Alas, Canadian Thanksgiving, you always come so soon!

This time every year, we confront a potentially ugly situation: store-bought pie crust. As someone who’s spent most of her summer styling pies with said crust, I can assure you that it tastes like sugary sand. Wouldn’t you much, much rather have one of those ultra-buttery crusts, that’s flaky and just s little tender and melts in your mouth? I know you would. You seem like a highly reasonable person.

On with it, then! Let’s begin our Pie Crust 101 lesson, Tough Cookie style. You’re going to learn to make a double-crust — enough crust for one covered pie (like apple, for example) or enough for two single-crust pies (like pumpkin).

General Tips & Tricks:

  • Pie dough likes to be kept cold, so make sure all the ingredients you’re working with are as cold as possible. It will make the dough easier to handle.
  • You can totally use a food processor for this process instead of a pastry cutter. And if you don’t have either of those, just use your fingers (but quickly, to keep the butter cold)!
  • When rolling out the dough, you want to flour enough to keep the dough from sticking, but still using the least amount of flour possible, so as not to make the dough too tough. As you keep making crusts, you’ll get better at gauging; don’t worry too much about it your first time around.
  • Don’t have a rolling pin? No sweat, just rinse off a wine bottle and use that instead.
  • Don’t panic. This is the number one rule. Just keep reminding yourself that a) people have been doing this successfully for centuries, and b) even the very, very worst homemade crust is usually miles better than a store-bought one.


  • 2 1/2 cups all-purpose flour, plus more for rolling
  • 1 cup very cold unsalted butter, cut into 1/2 inch cubes, then shoved right back into the fridge
  • 1 Tablespoon sugar, plus more for dusting
  • 1 scant teaspoon salt
  • 1/2 cup cold water with a few ice cubes


Step 1: The basics

You have a pie plate on hand, yes?

Step 2: Butter incorporation

In a large bowl, whisk together your flour, sugar, and salt (or quickly pulse them together in a food processor). Add your cubes of butter and cut them in (or pulse in the processor) until the butter chunks are the size of small peas, and you have what looks like a very coarse meal.


(At this point, if you’re using a food processor, scrape contents out from the food processor and into a large bowl. People doing this in a bowl already, just keep using the same one.)

Step 3: Bringing it all together

Add half of the ice water and mix it in. Continue adding water 1 tablespoon at a time, until dough is slightly shaggy, but holds together when squeezed.  Try not to overmix.



Shape dough into two disks.  Wrap in plastic wrap/parchment paper and refrigerate for minimum 1 hour. This resting period allows the glutens to relax, the liquid to distribute evenly, and the dough to become firm enough to roll out — all good things for a tender crust!

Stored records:

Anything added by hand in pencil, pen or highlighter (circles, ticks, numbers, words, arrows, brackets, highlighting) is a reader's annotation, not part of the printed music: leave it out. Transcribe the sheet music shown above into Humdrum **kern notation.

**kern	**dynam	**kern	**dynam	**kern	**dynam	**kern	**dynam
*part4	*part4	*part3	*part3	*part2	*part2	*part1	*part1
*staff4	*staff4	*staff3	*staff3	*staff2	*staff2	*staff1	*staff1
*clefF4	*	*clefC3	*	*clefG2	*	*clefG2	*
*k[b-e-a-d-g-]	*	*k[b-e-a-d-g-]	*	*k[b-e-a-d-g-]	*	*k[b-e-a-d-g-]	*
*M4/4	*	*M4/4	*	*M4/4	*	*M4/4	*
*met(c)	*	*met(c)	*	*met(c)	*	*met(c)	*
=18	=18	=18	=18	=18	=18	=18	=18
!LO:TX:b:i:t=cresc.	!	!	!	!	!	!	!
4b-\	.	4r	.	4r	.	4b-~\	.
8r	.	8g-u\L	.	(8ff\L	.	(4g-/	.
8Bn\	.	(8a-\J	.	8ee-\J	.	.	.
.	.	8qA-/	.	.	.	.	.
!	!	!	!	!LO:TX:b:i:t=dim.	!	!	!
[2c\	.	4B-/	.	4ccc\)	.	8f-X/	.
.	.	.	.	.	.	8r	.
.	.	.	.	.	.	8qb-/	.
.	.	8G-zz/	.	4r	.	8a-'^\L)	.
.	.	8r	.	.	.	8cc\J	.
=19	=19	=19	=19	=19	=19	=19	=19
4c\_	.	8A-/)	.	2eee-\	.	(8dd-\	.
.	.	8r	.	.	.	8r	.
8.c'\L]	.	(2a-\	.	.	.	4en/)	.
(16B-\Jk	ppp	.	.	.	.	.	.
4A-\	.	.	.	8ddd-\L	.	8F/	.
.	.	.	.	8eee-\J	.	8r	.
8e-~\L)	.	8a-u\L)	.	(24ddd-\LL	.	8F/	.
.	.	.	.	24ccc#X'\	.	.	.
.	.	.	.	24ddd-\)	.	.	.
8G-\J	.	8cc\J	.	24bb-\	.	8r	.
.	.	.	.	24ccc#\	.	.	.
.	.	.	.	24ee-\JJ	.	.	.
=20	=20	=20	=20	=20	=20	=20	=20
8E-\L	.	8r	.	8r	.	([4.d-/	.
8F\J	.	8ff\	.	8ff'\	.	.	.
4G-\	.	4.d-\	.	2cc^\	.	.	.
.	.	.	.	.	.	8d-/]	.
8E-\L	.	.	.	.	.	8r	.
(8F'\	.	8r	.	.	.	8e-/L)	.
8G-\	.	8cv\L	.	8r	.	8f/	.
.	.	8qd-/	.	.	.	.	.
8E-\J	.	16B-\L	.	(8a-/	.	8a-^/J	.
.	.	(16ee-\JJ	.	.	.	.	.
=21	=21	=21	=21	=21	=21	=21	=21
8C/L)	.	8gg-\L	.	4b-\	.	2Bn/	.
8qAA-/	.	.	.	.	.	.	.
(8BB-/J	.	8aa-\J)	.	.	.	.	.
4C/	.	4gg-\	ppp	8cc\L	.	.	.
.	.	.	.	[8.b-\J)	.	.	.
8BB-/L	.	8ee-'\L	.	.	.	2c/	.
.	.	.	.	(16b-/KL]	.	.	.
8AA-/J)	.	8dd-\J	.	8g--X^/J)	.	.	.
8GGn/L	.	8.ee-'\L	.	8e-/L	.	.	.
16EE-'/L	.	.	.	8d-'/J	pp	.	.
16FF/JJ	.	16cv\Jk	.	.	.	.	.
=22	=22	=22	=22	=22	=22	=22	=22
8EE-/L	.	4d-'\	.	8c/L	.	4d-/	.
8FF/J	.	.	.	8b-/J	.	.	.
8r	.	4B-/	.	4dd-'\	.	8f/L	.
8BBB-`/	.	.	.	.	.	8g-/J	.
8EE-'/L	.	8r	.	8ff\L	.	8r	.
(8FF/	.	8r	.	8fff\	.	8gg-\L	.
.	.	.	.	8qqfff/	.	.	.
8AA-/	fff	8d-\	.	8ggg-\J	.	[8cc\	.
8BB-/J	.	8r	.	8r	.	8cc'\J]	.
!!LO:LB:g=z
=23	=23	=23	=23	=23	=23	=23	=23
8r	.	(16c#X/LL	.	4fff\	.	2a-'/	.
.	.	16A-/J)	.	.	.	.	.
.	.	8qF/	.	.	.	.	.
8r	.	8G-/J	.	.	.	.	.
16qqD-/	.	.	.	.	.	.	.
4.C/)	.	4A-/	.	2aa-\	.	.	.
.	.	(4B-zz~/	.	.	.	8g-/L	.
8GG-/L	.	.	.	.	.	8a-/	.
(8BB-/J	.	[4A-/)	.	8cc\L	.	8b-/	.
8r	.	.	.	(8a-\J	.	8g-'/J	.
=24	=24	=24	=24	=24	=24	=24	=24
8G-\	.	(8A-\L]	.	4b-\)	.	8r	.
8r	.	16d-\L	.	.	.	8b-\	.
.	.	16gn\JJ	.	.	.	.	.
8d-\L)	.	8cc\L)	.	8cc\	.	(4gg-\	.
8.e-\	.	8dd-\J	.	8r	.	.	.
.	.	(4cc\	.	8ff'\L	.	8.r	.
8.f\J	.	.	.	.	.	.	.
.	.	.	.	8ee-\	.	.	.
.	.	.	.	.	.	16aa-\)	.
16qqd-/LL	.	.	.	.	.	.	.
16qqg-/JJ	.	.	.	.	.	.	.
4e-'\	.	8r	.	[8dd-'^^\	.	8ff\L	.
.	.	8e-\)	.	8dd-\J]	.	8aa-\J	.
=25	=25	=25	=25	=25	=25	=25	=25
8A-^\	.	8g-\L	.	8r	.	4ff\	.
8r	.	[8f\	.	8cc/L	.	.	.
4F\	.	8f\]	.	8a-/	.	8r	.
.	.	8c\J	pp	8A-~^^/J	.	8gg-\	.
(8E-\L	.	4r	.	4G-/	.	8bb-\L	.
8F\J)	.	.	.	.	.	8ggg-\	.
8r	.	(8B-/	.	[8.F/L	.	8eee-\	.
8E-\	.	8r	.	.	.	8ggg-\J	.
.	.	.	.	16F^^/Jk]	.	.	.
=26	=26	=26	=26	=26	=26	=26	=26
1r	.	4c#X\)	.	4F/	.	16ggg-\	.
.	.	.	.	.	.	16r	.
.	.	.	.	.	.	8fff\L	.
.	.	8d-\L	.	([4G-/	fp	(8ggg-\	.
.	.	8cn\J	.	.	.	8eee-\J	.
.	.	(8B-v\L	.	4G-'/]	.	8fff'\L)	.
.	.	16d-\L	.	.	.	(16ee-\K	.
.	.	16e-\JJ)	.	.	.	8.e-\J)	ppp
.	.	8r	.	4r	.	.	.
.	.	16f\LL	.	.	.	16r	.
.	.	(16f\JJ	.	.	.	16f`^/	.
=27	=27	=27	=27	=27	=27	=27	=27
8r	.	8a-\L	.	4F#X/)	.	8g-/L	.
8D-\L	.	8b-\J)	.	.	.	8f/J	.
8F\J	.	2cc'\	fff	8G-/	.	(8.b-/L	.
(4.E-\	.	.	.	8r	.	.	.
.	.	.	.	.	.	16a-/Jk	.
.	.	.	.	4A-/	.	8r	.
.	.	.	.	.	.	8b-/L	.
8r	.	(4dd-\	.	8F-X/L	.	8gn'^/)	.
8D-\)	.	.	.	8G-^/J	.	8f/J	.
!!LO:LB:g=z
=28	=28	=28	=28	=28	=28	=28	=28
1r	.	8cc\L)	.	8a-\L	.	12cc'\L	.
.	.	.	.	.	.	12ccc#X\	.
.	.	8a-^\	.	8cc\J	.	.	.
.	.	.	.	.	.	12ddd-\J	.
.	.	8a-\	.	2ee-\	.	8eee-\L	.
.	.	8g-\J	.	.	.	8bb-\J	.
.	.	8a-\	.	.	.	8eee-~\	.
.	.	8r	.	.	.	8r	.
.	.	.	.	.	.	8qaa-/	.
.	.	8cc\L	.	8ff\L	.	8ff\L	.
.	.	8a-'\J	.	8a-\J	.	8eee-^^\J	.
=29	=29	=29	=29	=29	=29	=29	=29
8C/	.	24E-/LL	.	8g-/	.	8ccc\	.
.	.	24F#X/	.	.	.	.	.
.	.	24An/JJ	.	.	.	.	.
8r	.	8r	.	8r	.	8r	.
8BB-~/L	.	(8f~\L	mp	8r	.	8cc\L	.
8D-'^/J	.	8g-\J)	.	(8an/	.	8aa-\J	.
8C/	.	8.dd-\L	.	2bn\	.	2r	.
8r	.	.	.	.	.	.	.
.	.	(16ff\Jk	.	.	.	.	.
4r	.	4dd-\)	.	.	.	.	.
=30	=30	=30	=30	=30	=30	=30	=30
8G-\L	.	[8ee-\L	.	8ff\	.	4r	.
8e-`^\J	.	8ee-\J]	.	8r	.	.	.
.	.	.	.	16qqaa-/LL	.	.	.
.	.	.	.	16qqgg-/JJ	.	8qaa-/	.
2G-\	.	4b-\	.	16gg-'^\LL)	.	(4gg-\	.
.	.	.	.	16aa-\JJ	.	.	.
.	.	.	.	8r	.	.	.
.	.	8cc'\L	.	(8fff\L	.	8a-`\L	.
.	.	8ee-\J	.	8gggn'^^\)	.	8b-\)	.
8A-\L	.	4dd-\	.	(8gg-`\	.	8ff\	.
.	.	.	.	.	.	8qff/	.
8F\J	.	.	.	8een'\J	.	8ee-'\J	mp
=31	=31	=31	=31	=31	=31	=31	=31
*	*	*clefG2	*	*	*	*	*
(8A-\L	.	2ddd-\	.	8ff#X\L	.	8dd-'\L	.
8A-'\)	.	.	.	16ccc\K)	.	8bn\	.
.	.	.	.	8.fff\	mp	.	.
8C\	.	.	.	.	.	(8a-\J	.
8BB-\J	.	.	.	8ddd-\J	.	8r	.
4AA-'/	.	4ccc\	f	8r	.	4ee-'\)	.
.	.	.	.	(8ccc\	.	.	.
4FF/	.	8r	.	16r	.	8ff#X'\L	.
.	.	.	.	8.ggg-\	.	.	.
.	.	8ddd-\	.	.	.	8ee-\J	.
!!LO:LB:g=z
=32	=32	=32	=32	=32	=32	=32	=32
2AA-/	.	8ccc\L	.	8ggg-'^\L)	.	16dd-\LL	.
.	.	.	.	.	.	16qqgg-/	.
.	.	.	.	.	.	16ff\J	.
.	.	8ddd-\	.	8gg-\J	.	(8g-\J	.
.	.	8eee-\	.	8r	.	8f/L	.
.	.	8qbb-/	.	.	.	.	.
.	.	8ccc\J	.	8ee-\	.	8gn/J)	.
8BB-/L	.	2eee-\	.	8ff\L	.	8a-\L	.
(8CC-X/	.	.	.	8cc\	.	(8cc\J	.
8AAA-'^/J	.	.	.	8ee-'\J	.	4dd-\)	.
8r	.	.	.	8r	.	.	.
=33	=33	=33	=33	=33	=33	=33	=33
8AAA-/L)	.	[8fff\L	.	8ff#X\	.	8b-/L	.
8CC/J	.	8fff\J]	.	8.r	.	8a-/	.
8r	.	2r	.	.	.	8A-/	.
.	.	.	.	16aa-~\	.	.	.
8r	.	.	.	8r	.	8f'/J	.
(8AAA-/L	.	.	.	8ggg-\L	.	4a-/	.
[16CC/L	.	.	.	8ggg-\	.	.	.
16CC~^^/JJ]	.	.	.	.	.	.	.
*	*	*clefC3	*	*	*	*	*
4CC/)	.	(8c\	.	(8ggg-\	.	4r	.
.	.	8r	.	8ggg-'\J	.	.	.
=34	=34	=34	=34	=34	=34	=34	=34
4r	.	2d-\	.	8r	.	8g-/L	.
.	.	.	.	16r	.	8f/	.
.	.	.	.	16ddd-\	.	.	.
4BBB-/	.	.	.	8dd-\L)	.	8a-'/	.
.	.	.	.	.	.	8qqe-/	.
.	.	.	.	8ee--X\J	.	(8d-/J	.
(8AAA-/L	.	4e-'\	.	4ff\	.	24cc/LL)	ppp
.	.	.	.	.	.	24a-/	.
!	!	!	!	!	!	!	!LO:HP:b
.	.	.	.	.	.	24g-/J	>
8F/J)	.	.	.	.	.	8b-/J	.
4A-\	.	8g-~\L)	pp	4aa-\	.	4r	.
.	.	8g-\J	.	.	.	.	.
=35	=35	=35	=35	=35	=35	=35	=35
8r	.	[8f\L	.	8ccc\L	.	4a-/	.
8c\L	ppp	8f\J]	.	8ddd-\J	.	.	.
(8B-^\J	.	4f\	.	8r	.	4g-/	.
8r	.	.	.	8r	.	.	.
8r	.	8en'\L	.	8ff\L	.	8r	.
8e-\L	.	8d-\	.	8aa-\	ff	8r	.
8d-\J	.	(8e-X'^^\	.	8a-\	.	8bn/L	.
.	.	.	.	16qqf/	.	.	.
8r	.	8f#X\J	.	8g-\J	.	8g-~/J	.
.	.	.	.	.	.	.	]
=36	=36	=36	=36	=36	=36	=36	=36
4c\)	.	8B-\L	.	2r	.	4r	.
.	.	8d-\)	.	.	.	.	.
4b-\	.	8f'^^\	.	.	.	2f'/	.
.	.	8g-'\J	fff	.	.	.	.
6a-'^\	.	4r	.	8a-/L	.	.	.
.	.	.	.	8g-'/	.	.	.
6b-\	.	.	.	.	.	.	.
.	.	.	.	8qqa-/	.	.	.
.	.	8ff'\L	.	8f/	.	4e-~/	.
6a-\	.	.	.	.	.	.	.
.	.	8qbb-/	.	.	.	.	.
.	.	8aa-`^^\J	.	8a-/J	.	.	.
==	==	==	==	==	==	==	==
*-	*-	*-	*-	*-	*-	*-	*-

What this task involves: Extract a section of the pie crust passage verbatim, starting at the words "Step 2: Butter" and stopping after the words "not to overmix.".

Task answer:
Step 2: Butter incorporation

In a large bowl, whisk together your flour, sugar, and salt (or quickly pulse them together in a food processor). Add your cubes of butter and cut them in (or pulse in the processor) until the butter chunks are the size of small peas, and you have what looks like a very coarse meal.


(At this point, if you’re using a food processor, scrape contents out from the food processor and into a large bowl. People doing this in a bowl already, just keep using the same one.)

Step 3: Bringing it all together

Add half of the ice water and mix it in. Continue adding water 1 tablespoon at a time, until dough is slightly shaggy, but holds together when squeezed.  Try not to overmix.